Calculate the shear (slope) of conjugate beam at each point as shown below.

$\begin{array}{c}{V}_A=-\frac{90}{EI}\\ V_B=-\frac{90}{EI}+\frac{1}{2}\times 4\times \frac{40}{EI}\\ =-\frac{10}{EI}\\ V_C=-\frac{90}{EI}+\frac{1}{2}\times 4\times \frac{40}{EI}+\frac{1}{2}\times 4\times \frac{10}{EI}+4\times \frac{30}{EI}\\ =\frac{130}{EI}\end{array}$

$\begin{array}{l}{V}_{@\text{ left of }D}=-\frac{90}{EI}+\frac{1}{2}\times 4\times \frac{40}{EI}+\frac{1}{2}\times 16\times \frac{40}{EI}\\ =\frac{310}{EI}\\ V_D=-\frac{90}{EI}+\frac{1}{2}\times 4\times \frac{40}{EI}+\frac{1}{2}\times 16\times \frac{40}{EI}-\frac{337.5}{EI}\\ =-\frac{27.5}{EI}\end{array}$

$\begin{array}{l}{V}_E=-\frac{90}{EI}+\frac{1}{2}\times 4\times \frac{40}{EI}+\frac{1}{2}\times 16\times \frac{40}{EI}-\frac{337.5}{EI}-\frac{1}{2}\times 8\times \frac{40}{EI}\\ =-\frac{187.5}{EI}\\ V_{@\text{ left of }F}=-\frac{90}{EI}+\frac{1}{2}\times 4\times \frac{40}{EI}+\frac{1}{2}\times 16\times \frac{40}{EI}-\frac{337.5}{EI}-\frac{1}{2}\times 16\times \frac{40}{EI}\\ =-\frac{347.5}{EI}\\ V_E=-\frac{90}{EI}+\frac{1}{2}\times 4\times \frac{40}{EI}+\frac{1}{2}\times 16\times \frac{40}{EI}-\frac{337.5}{EI}-\frac{1}{2}\times 16\times \frac{40}{EI}+\frac{347.5}{EI}\\ =0\end{array}$

Calculate the moment (deflection) of conjugate beam at each point as shown below.

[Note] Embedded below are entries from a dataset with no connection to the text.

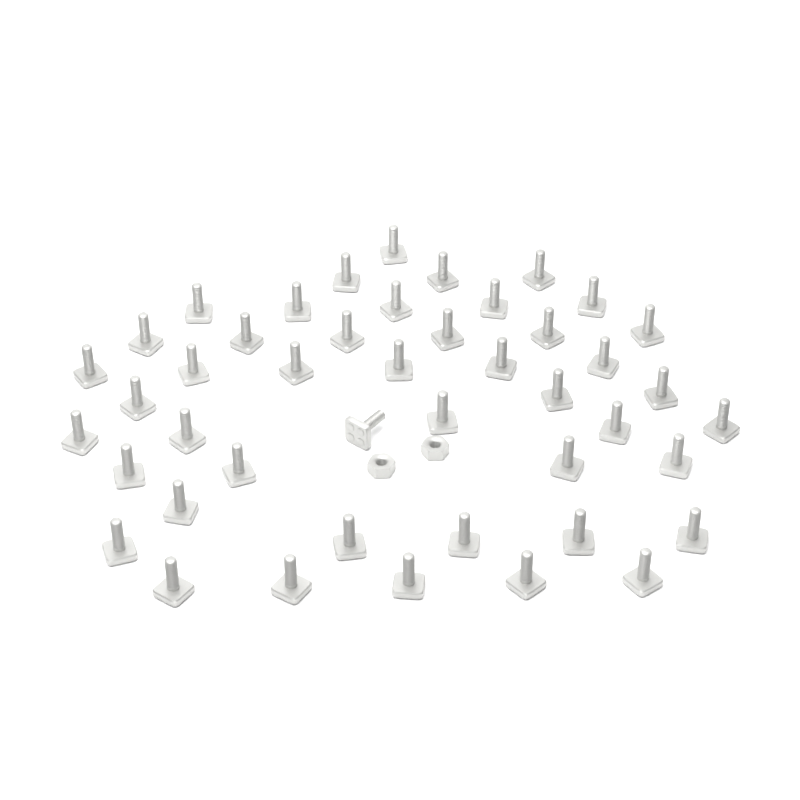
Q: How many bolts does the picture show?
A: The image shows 45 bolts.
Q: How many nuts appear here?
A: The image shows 2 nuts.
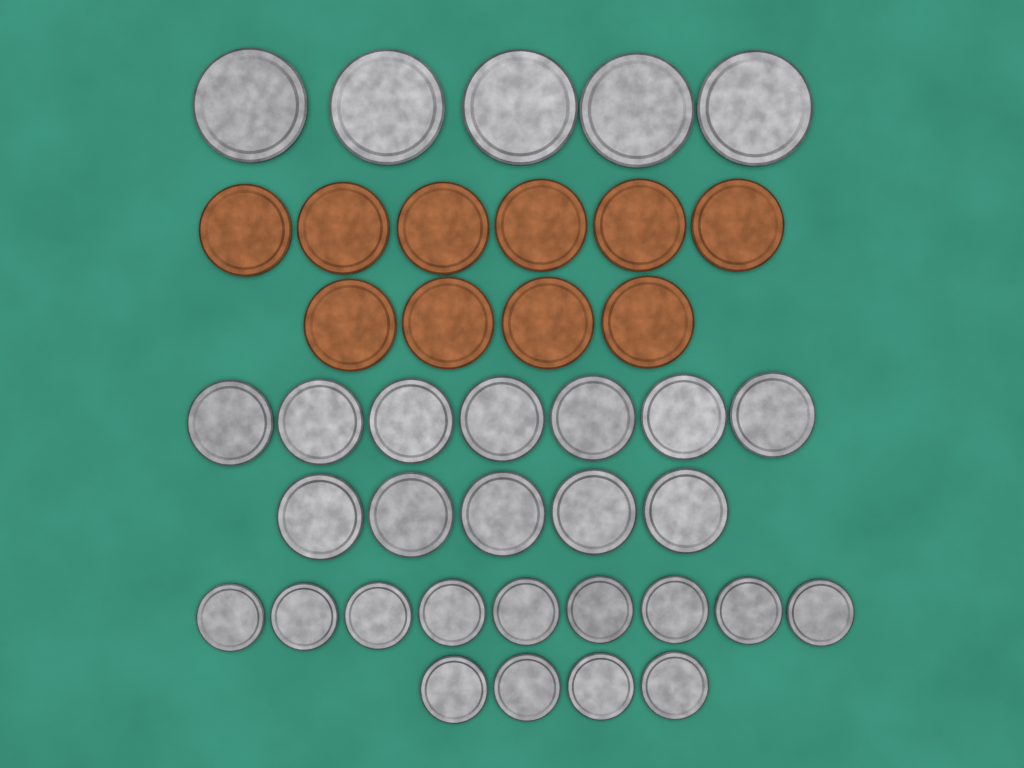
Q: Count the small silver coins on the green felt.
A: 13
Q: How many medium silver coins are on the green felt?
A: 12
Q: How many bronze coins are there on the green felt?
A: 10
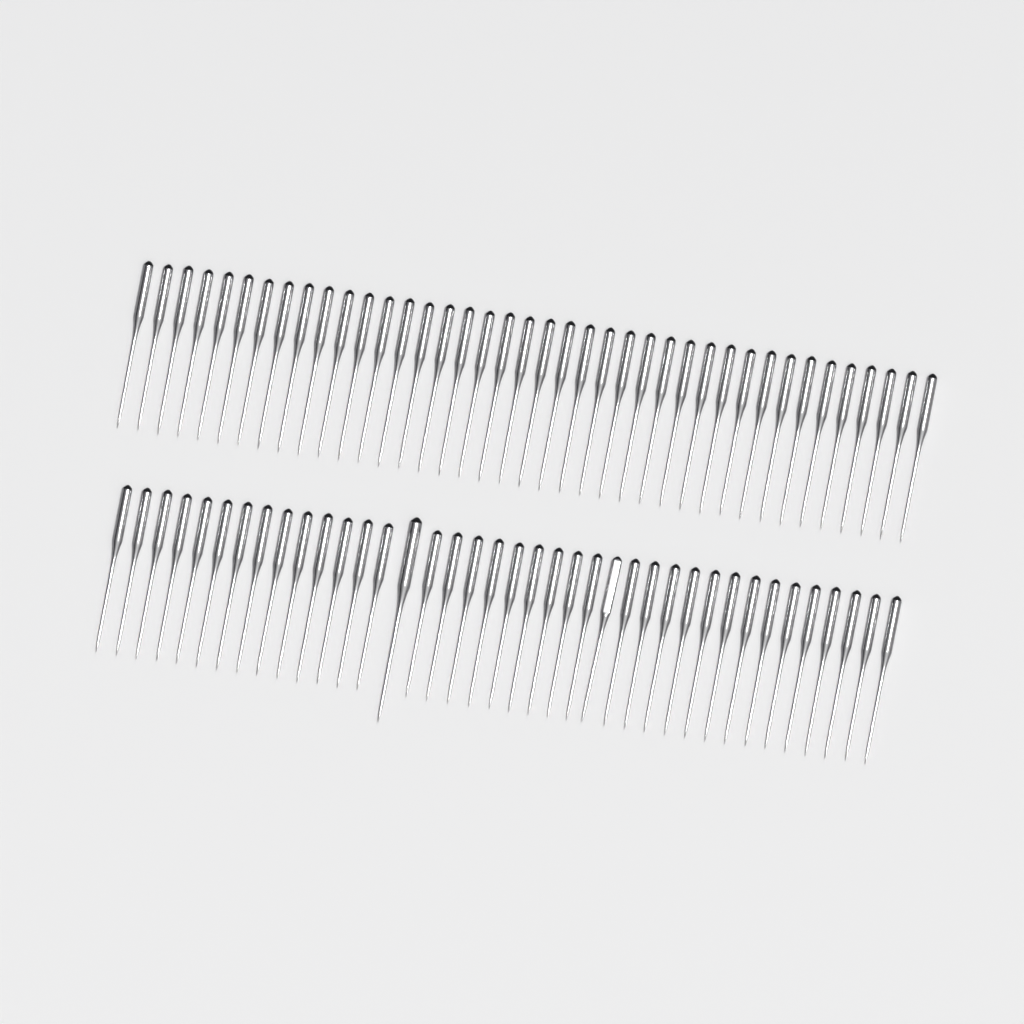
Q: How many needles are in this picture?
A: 79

$\begin{array}{c}{M}_A=0\\ M_B=-\frac{90}{EI}\times 4+\frac{1}{2}\times 4\times \frac{40}{EI}\times \left(\frac{1}{3}\times 4\right)\\ =-\frac{253.3}{EI}\\ M_C=-\frac{90}{EI}\times 8+\frac{1}{2}\times 4\times \frac{40}{EI}\times \left(\frac{1}{3}\times 4+4\right)+\frac{1}{2}\times 4\times \frac{10}{EI}\times \left(\frac{2}{3}\times 4\right)+4\times \frac{30}{EI}\times \frac{4}{2}\\ =0\end{array}$

$\begin{array}{c}{M}_D=-\frac{90}{EI}\times 20+\frac{1}{2}\times 4\times \frac{40}{EI}\times \left(\frac{1}{3}\times 4+16\right)+\frac{1}{2}\times 16\times \frac{40}{EI}\times \left(\frac{2}{3}\times 16\right)\\ =\frac{3000}{EI}\\ M_E=\left(\begin{array}{l}-\frac{90}{EI}\times 28+\frac{1}{2}\times 4\times \frac{40}{EI}\times \left(\frac{1}{3}\times 4+24\right)+\frac{1}{2}\times 16\times \frac{40}{EI}\times \left(\frac{2}{3}\times 16+8\right)-\frac{337.5}{EI}\times 8\\ -\frac{1}{2}\times 8\times \frac{40}{EI}\times \left(\frac{1}{3}\times 8\right)\end{array}\right)\\ =\frac{2353.3}{EI}\\ M_F=\left(\begin{array}{l}-\frac{90}{EI}\times 36+\frac{1}{2}\times 4\times \frac{40}{EI}\times \left(\frac{1}{3}\times 4+32\right)+\frac{1}{2}\times 16\times \frac{40}{EI}\times \left(\frac{2}{3}\times 16+16\right)-\frac{337.5}{EI}\times 16\\ -\frac{1}{2}\times 8\times \frac{40}{EI}\times \left(\frac{1}{3}\times 8+8\right)-\frac{1}{2}\times 8\times \frac{40}{EI}\times \left(\frac{2}{3}\times 8\right)\end{array}\right)\\ =0\end{array}$

Sketch the slope (shear) and deflection (moment) of the beam as shown in Figure 4.